Text under study:

****************************************

Facing a new opportunity to defeat the ordinances, many of the same opposition forces mobilized to lobby Metro Council members to vote against adoption. The opposition campaign doubled down, producing inflammatory television commercials and sending out provocative and vulgar mass mailings. The Metro Council ultimately voted to adopt a broad fairness ordinance—protecting against discrimination in employment, housing, and public accommodations—in a bipartisan vote of 19–6. Some Council members attributed their votes for the ordinance to the nasty opposition campaign.

Mayor Jerry Abramson signed the ordinance into law on December 10, 2004.

===Other Kentucky cities with LGBT fairness ordinances===
The Fairness Campaign has also had a hand in passing ordinances similar to the one in Louisville in the Kentucky cities of Lexington, Covington, and Henderson. The Henderson ordinance, which passed in 1999, was repealed 18 months later by officials who campaigned on their promise to repeal.

****************************************

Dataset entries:
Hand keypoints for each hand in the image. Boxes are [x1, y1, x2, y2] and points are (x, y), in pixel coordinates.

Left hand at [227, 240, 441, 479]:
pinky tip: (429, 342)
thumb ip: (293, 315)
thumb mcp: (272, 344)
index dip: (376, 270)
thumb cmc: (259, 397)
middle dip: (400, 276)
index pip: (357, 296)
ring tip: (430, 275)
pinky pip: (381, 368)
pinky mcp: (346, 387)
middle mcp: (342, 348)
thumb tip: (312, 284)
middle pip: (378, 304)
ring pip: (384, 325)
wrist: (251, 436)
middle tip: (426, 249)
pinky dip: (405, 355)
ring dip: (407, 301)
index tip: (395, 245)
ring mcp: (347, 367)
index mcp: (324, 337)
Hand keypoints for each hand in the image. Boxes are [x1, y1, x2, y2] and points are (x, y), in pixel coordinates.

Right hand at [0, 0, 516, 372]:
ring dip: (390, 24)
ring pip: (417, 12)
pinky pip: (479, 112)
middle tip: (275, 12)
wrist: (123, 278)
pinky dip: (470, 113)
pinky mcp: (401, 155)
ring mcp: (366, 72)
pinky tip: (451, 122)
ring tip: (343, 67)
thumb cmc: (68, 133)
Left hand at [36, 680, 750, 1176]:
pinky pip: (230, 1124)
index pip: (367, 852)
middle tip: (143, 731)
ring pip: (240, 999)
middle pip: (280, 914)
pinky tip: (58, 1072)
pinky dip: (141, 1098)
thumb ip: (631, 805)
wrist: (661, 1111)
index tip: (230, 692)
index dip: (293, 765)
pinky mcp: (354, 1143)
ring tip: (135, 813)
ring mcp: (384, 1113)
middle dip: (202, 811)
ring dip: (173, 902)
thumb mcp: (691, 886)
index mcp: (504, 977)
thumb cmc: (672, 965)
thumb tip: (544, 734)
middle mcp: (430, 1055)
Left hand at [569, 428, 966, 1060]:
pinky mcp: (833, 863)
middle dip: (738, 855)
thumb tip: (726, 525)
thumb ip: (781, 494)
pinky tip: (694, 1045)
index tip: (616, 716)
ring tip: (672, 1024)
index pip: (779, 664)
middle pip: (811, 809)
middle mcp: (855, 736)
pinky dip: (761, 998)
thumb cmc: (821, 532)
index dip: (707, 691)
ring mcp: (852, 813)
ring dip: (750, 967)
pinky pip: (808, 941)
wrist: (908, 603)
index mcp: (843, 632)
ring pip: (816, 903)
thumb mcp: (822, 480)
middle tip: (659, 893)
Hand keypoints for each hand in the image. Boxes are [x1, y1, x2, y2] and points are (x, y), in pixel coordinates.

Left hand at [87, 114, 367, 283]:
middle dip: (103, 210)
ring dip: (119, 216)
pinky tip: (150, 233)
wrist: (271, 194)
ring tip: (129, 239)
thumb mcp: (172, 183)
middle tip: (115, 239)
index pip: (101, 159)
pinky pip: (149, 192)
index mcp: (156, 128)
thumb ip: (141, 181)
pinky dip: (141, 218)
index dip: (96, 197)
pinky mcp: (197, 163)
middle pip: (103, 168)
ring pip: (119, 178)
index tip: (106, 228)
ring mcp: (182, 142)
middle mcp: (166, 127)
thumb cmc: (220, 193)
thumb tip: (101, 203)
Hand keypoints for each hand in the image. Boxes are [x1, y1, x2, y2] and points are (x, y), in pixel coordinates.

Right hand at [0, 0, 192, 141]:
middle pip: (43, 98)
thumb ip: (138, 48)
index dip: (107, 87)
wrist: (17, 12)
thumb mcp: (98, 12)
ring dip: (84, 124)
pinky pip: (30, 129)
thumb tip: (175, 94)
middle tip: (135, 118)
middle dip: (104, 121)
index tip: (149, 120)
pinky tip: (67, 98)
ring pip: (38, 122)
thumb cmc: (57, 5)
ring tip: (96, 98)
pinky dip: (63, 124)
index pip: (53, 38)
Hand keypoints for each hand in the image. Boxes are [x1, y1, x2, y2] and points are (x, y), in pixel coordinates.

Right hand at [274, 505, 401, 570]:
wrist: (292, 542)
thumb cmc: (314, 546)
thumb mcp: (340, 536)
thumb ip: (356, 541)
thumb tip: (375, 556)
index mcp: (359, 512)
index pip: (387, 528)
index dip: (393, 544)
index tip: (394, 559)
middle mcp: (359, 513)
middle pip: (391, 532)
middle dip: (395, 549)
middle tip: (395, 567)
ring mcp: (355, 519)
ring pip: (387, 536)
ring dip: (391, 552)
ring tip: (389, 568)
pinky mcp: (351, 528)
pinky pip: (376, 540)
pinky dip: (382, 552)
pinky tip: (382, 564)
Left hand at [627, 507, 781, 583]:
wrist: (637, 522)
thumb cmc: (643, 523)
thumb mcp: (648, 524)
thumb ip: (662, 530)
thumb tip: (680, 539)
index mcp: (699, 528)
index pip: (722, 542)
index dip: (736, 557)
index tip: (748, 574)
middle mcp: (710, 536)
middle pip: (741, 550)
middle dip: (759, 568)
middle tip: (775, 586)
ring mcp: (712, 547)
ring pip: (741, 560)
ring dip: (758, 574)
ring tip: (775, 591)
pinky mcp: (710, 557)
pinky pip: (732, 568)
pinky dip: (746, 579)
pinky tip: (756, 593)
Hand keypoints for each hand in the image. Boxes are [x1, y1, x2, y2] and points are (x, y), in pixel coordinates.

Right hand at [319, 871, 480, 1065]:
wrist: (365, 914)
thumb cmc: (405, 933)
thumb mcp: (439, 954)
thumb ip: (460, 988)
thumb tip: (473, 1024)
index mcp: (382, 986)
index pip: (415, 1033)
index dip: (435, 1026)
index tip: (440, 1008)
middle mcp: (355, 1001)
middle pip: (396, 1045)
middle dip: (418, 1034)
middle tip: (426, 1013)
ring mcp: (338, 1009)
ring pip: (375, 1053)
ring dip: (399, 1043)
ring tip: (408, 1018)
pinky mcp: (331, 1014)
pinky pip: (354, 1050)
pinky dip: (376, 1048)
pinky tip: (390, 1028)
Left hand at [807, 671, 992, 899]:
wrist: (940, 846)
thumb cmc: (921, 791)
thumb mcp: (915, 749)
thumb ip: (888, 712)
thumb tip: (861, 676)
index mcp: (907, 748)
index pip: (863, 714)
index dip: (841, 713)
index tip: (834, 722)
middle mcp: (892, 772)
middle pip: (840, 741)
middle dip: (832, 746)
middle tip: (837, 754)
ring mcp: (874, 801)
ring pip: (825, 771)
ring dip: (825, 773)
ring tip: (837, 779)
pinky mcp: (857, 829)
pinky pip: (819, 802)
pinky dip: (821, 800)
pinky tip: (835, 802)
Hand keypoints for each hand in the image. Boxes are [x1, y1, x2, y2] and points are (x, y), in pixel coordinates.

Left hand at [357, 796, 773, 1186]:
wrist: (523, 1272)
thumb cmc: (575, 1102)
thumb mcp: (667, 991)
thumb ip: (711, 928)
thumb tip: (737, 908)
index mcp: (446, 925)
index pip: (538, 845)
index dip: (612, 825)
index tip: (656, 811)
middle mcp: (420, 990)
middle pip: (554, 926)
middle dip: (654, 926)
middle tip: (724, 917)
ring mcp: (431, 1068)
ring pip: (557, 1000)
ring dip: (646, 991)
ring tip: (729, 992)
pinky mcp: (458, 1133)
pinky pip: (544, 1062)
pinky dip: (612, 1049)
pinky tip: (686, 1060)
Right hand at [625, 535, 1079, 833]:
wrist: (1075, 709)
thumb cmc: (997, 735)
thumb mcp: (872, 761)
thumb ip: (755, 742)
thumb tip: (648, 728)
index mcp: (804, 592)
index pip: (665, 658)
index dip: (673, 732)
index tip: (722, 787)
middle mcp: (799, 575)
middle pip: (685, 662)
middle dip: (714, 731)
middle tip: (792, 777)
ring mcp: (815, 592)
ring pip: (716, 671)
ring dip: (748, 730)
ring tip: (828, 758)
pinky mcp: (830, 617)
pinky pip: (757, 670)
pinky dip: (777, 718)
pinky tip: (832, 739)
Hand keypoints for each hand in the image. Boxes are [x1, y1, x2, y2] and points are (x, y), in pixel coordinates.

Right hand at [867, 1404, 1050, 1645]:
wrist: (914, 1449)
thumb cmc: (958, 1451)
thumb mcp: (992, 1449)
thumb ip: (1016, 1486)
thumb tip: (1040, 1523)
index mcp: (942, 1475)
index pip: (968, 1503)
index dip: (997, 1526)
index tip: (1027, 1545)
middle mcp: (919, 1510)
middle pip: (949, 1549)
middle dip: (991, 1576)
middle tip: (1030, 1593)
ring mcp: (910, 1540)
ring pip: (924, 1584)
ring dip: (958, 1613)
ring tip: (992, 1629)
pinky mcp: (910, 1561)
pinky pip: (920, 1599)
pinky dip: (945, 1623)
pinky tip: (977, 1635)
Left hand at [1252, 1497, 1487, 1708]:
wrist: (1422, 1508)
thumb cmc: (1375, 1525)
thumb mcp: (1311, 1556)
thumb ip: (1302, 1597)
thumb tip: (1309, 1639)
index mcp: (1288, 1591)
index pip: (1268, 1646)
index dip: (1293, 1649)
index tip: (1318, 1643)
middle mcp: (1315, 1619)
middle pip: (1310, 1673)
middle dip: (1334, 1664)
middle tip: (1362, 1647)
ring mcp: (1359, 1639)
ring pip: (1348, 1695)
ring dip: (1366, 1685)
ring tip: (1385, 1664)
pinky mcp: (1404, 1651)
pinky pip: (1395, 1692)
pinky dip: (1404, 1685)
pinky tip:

****************************************

Tasks to perform:
**a)** In the fairness ordinance text, by what vote did the Metro Council adopt the ordinance?
**b)** Edit the fairness ordinance text from "Facing a new" up to and including "December 10, 2004.", putting "Louisville Metro Council" in place of "Metro Council".
**c)** Resume the text on Kentucky's LGBT fairness ordinances from where it stops.

Response list:
**a)** A bipartisan vote of 19–6.

**b)**
Facing a new opportunity to defeat the ordinances, many of the same opposition forces mobilized to lobby Louisville Metro Council members to vote against adoption. The opposition campaign doubled down, producing inflammatory television commercials and sending out provocative and vulgar mass mailings. The Louisville Metro Council ultimately voted to adopt a broad fairness ordinance—protecting against discrimination in employment, housing, and public accommodations—in a bipartisan vote of 19–6. Some Council members attributed their votes for the ordinance to the nasty opposition campaign.

Mayor Jerry Abramson signed the ordinance into law on December 10, 2004.

**c)**
More recently, the Fairness Campaign and the statewide Fairness Coalition worked with officials in the towns of Midway, Danville, Morehead, Frankfort, and the small town of Vicco to pass an anti-discrimination ordinance. Fairness assisted in the drafting and implementation of this measure. In banning discrimination on the basis of sexual orientation or gender identity Vicco became the smallest town in Kentucky and the United States to pass such an ordinance.

===2004 Kentucky Marriage Amendment===
The Fairness Campaign actively opposed the proposed 2004 amendment to the Kentucky Constitution defining marriage as between one man and one woman. The Fairness Campaign's Fairness Education Fund paid for billboard signage and thousands of postcard mailings to voters. The Fairness Campaign spent $17,000 opposing the amendment. Opposition groups spent almost $523,000 trying to defeat the measure.

The amendment ultimately passed with 75% support. Kentucky was one of eleven states to pass similar measures prohibiting same-sex marriage in 2004 as part of a massive conservative mobilization effort on the issue.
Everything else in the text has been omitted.